L'accès à Starlink en Ukraine menacé par un désaccord entre la Pologne et Elon Musk sur les règles d'itinérance des satellites.

New Africa vendredi, 14 août, 2026 48 0 0 0
L'accès à Starlink en Ukraine menacé par un désaccord entre la Pologne et Elon Musk sur les règles d'itinérance des satellites.
L'accès à Starlink en Ukraine menacé par un désaccord entre la Pologne et Elon Musk sur les règles d'itinérance des satellites.

Le ministre polonais des Affaires étrangères, Radosław Sikorski, a critiqué Elon Musk, propriétaire de Starlink , pour sa décision d'exclure la Pologne de la zone d'itinérance européenne du fournisseur d'accès Internet par satellite.


Cette décision risque de compromettre les communications par satellite de l'armée ukrainienne lors d'une invasion à grande échelle de l'Ukraine par la Russie, car le gouvernement polonais verse 50 millions de dollars par an pour couvrir la moitié des 42 000 terminaux Starlink utilisés en Ukraine, comme l' a rapporté le Kyiv Independent le 13 août.


Dans un message publié sur X le 12 août, Sikorski a déclaré : « Hé, Elon Musk, mec, arrête de discriminer les utilisateurs polonais de Starlink, sinon nous pourrions reconsidérer si cela vaut la peine de te payer 50 millions de dollars par an pour tes services. »


Cette formulation semble faire référence à un échange antérieur survenu en mars 2025, lorsque Musk avait répondu aux inquiétudes de Sikorski concernant d'éventuelles perturbations du service Starlink en Ukraine en disant : « Silence, petit homme. »


On ignore pour l'instant si Sikorski menace de réduire les paiements finançant l'accès à Starlink pour l'Ukraine ou si le chiffre de 50 millions de dollars fait référence à un abonnement distinct spécifiquement destiné à la Pologne.


Le ministère polonais des Affaires étrangères a été sollicité pour commenter la situation. Le service Roam de Starlink permet aux abonnés d'accéder à Internet par satellite lors de leurs déplacements dans une trentaine de pays et régions européens, au sein d'une zone de voyage unique et définie.


Cependant, la Pologne a été exclue de ce groupe régional et considérée comme « traitée uniquement comme polonaise pour une utilisation dans le pays d'origine ». À compter du 17 août, les utilisateurs polonais seront soumis à des conditions moins favorables que les clients des autres pays européens.


Le ministre polonais des Affaires numériques, Krzysztof Gawkowski, a indiqué sur X que « à partir du 17 août, les Polonais utilisant Starlink Roam seront moins favorisés que les clients des autres pays européens ».


Il a ajouté : « Je me suis adressé à SpaceX pour leur demander de rétablir d’urgence l’égalité de traitement pour les clients polonais de l’entreprise. Si la raison invoquée est celle de “exigences réglementaires locales”, j’attends d’eux qu’ils précisent les règles en vigueur », soulignant que les citoyens polonais ne devraient pas être désavantagés par la simple décision d’une multinationale.


Le site web officiel de Starlink ne fournit aucune explication officielle quant à l'exclusion de la Pologne, et les critères définissant les pays européens inclus dans la zone de roaming ne sont pas clairs.

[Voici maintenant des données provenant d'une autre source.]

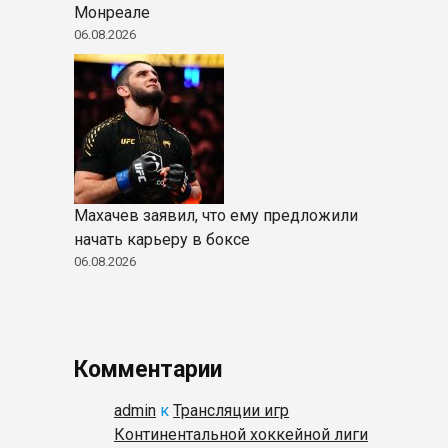
Монреале
06.08.2026
Махачев заявил, что ему предложили
начать карьеру в боксе
06.08.2026
Комментарии
admin
к
Трансляции игр
Континентальной хоккейной лиги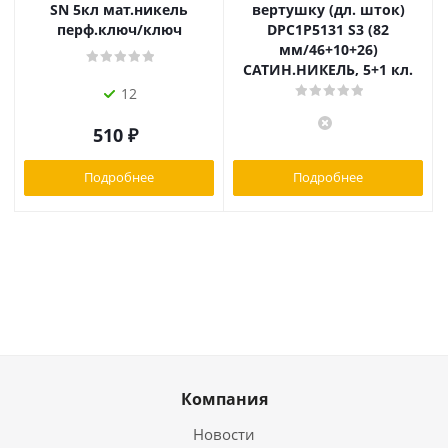
SN 5кл мат.никель
вертушку (дл. шток)
перф.ключ/ключ
DPC1P5131 S3 (82
мм/46+10+26)
САТИН.НИКЕЛЬ, 5+1 кл.
12
510
₽
Подробнее
Подробнее
Компания
Новости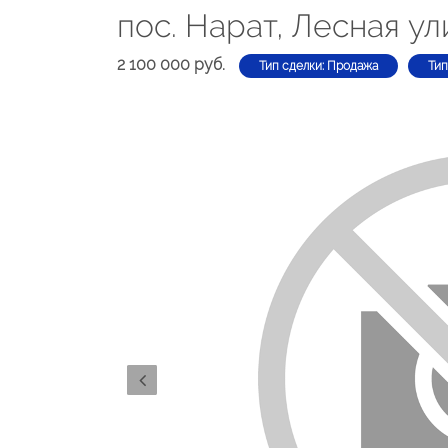
пос. Нарат, Лесная ул
2 100 000 руб.
Тип сделки: Продажа
Тип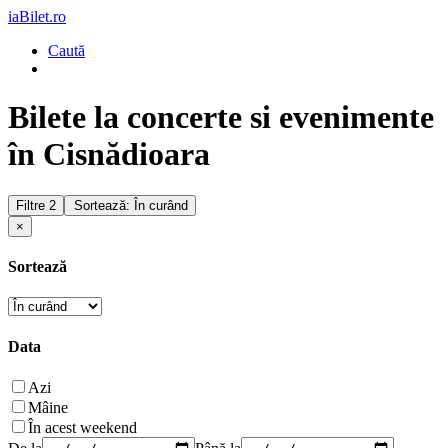
iaBilet.ro
Caută
Bilete la concerte si evenimente
în Cisnădioara
Filtre
2
Sortează: În curând
×
Sortează
Data
Azi
Mâine
În acest weekend
De la
Până la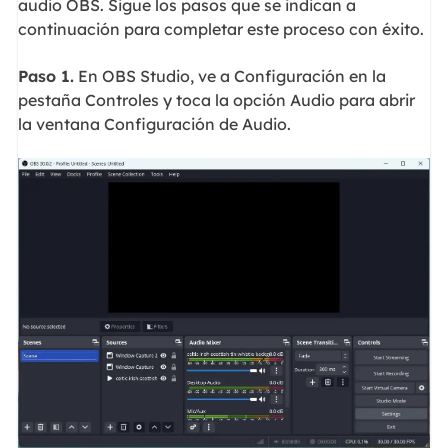
audio OBS. Sigue los pasos que se indican a
continuación para completar este proceso con éxito.
Paso 1.
En OBS Studio, ve a Configuración en la
pestaña Controles y toca la opción Audio para abrir
la ventana Configuración de Audio.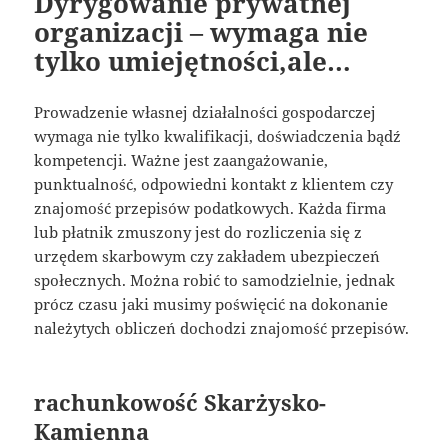
Dyrygowanie prywatnej
organizacji – wymaga nie
tylko umiejętności,ale…
Prowadzenie własnej działalności gospodarczej
wymaga nie tylko kwalifikacji, doświadczenia bądź
kompetencji. Ważne jest zaangażowanie,
punktualność, odpowiedni kontakt z klientem czy
znajomość przepisów podatkowych. Każda firma
lub płatnik zmuszony jest do rozliczenia się z
urzędem skarbowym czy zakładem ubezpieczeń
społecznych. Można robić to samodzielnie, jednak
prócz czasu jaki musimy poświęcić na dokonanie
należytych obliczeń dochodzi znajomość przepisów.
rachunkowość Skarżysko-
Kamienna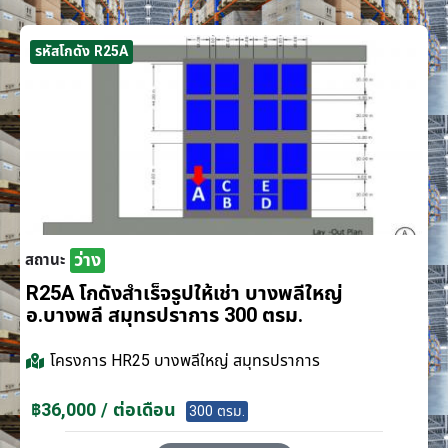
รหัสโกดัง R25A
ว่าง
สถานะ
R25A โกดังสำเร็จรูปให้เช่า บางพลีใหญ่
อ.บางพลี สมุทรปราการ 300 ตรม.
โครงการ
HR25 บางพลีใหญ่ สมุทรปราการ
฿36,000 / ต่อเดือน
300 ตรม.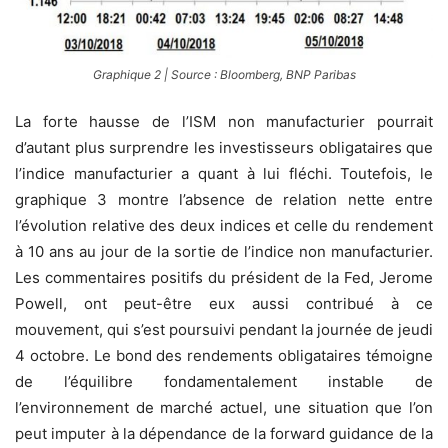
Graphique 2 | Source : Bloomberg, BNP Paribas
La forte hausse de l’ISM non manufacturier pourrait
d’autant plus surprendre les investisseurs obligataires que
l’indice manufacturier a quant à lui fléchi. Toutefois, le
graphique 3 montre l’absence de relation nette entre
l’évolution relative des deux indices et celle du rendement
à 10 ans au jour de la sortie de l’indice non manufacturier.
Les commentaires positifs du président de la Fed, Jerome
Powell, ont peut-être eux aussi contribué à ce
mouvement, qui s’est poursuivi pendant la journée de jeudi
4 octobre. Le bond des rendements obligataires témoigne
de l’équilibre fondamentalement instable de
l’environnement de marché actuel, une situation que l’on
peut imputer à la dépendance de la forward guidance de la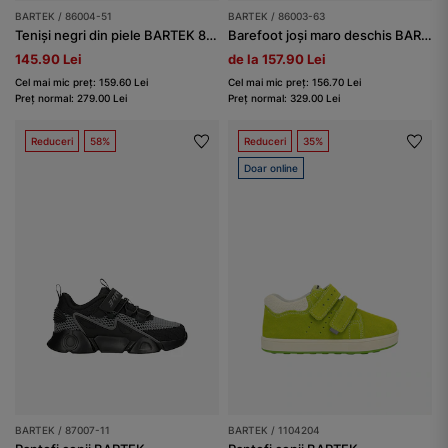
BARTEK / 86004-51
BARTEK / 86003-63
Teniși negri din piele BARTEK 86004-51
Barefoot joși maro deschis BARTEK 86003-63
145.90 Lei
de la 157.90 Lei
Cel mai mic preț: 159.60 Lei
Cel mai mic preț: 156.70 Lei
Preț normal: 279.00 Lei
Preț normal: 329.00 Lei
Reduceri
58%
Reduceri
35%
Doar online
BARTEK / 87007-11
BARTEK / 1104204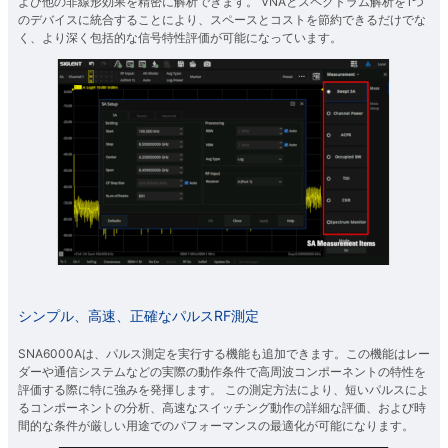
よび他の非線形効果を精密に解析できます。 VNAとスペクトラム解析を1つ
のデバイスに統合することにより、スペースとコストを節約できるだけでな
く、より深く包括的な信号特性評価が可能になっています。
シンプル、高速、正確なパルスRF測定
SNA6000Aは、パルス測定を実行する機能も追加できます。この機能はレー
ダーや通信システムなどの実際の動作条件で高周波コンポーネントの特性を
評価する際に特に強みを発揮します。 この測定方法により、短いパルスによ
るコンポーネントの分析、高速なスイッチング動作の詳細な評価、および時
間的な条件が厳しい用途でのパフォーマンスの最適化が可能になります。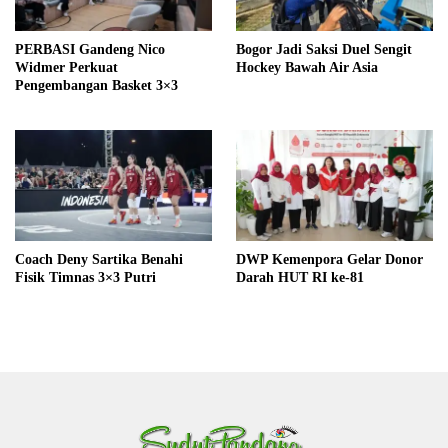
PERBASI Gandeng Nico
Bogor Jadi Saksi Duel Sengit
Widmer Perkuat
Hockey Bawah Air Asia
Pengembangan Basket 3×3
Coach Deny Sartika Benahi
DWP Kemenpora Gelar Donor
Fisik Timnas 3×3 Putri
Darah HUT RI ke-81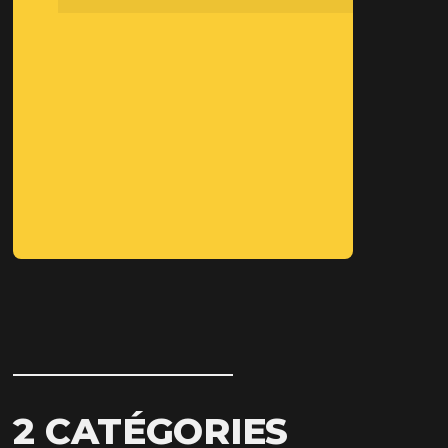
2 CATÉGORIES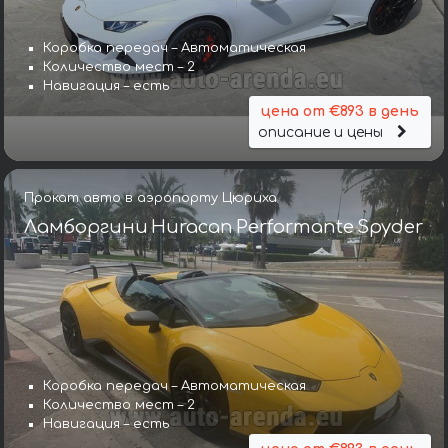
Коробка передач – Автоматическая
Количество мест – 2
Навигация – есть
цена от €893 в день
описание и цены
Прокат авто в аэропорту Цюриха
Ламборгини Huracan Performante Spyder
Коробка передач – Автоматическая
Количество мест – 2
Навигация – есть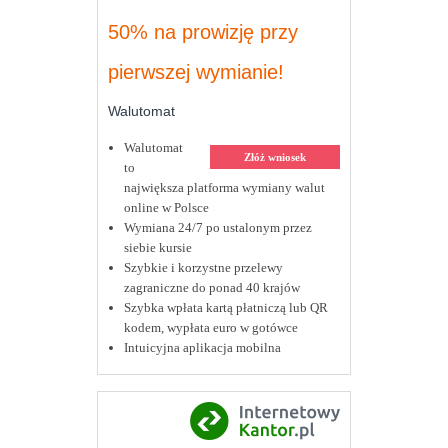
50% na prowizję przy
pierwszej wymianie!
Walutomat
Walutomat
Złóż wniosek
to
największa platforma wymiany walut
online w Polsce
Wymiana 24/7 po ustalonym przez
siebie kursie
Szybkie i korzystne przelewy
zagraniczne do ponad 40 krajów
Szybka wpłata kartą płatniczą lub QR
kodem, wypłata euro w gotówce
Intuicyjna aplikacja mobilna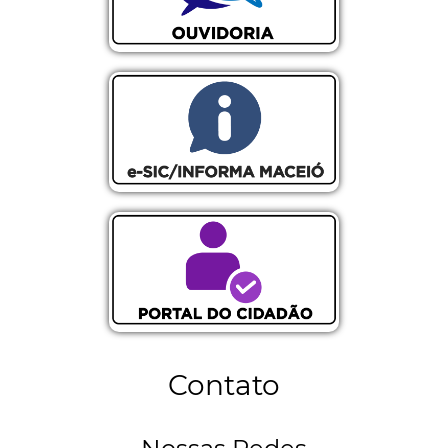
Ouvidoria
Informa Maceió
Participa Maceió
Contato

Avec la Pologne, Chypre est le seul autre État membre de l'UE exclu de la zone d'itinérance régionale. Les pays non membres de l'UE, notamment l'Ukraine, la Moldavie et les pays des Balkans occidentaux, sont également exclus de cette zone de voyage.


En mai 2026, le président de la Douma d'État russe, Viatcheslav Volodine, a menacé SpaceX d'une frappe nucléaire si la société continuait à fournir à l'Ukraine un accès internet par satellite Starlink.


Son avertissement faisait suite à une frappe ukrainienne contre le quartier général d'une unité de drones russes à Starobilsk, ville occupée, frappe que Moscou a affirmé avoir touché un dortoir universitaire.


Cette menace est survenue après que les forces russes ont perdu l'accès aux terminaux Starlink non autorisés plus tôt dans l'année, suite à une coordination entre les autorités ukrainiennes et SpaceX, un revers qui a contribué à d'importants gains de la contre-offensive ukrainienne.